_Given data:_
══════

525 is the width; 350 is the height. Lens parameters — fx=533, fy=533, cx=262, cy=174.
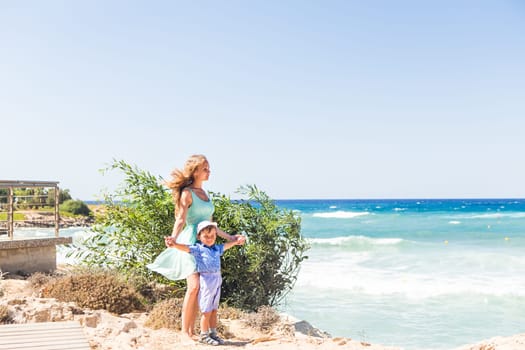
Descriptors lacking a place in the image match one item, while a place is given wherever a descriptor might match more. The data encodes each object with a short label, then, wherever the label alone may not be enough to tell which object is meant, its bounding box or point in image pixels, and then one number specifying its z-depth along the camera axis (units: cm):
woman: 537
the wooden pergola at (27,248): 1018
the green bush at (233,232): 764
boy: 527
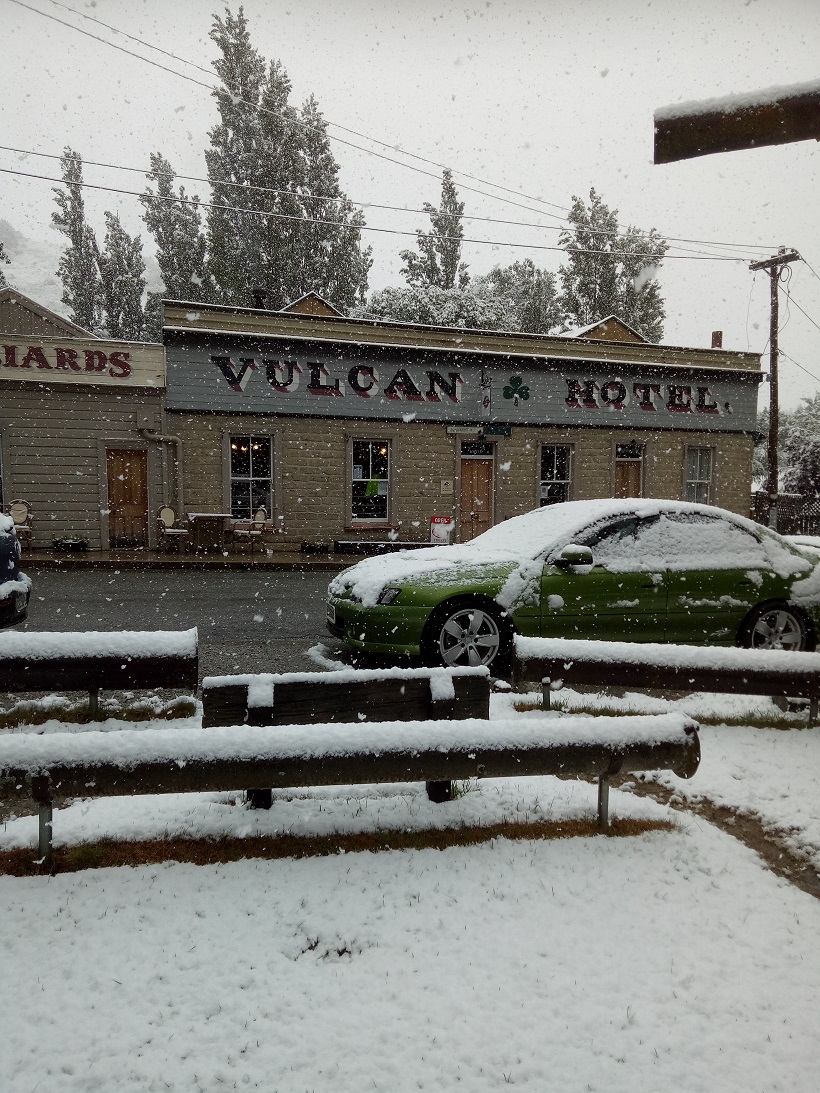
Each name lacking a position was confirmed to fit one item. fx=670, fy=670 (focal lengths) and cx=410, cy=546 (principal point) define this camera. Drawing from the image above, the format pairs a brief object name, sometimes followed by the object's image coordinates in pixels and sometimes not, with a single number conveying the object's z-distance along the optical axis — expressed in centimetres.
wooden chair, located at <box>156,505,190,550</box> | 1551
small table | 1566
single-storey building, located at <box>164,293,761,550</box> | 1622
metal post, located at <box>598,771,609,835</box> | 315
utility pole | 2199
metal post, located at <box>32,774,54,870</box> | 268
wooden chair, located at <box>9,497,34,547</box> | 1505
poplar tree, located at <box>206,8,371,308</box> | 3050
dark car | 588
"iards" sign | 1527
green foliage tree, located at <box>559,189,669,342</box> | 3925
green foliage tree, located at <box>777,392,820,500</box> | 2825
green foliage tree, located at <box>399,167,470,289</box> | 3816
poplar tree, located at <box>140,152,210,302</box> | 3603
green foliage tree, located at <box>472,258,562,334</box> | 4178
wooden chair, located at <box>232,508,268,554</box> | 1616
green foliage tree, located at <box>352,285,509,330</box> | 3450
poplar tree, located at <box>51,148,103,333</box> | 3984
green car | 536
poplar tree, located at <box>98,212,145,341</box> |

══════

_What needs to be done:_
Whenever the word "point" appears in a line of the listing, report that line.

_Final answer:_
Descriptors lacking a place in the image match one item, while a place is given wherever a descriptor might match more. The data encodes each object with a short label, then, wherever the label alone may not be enough to tell which object is meant, its bounding box or point in image pixels, and then one number specifying its z-depth along the camera axis (units: cm):
Each name lacking a position was confirmed to fit one item. fx=670, fy=670 (focal lengths) and cx=410, cy=546 (principal point) define this camera. Drawing from the image above, the format pairs a brief object name, sometimes followed by the object's image coordinates in pixels and sometimes not, with a single number conveying the object's z-distance along the optical axis — expressed in centimetres.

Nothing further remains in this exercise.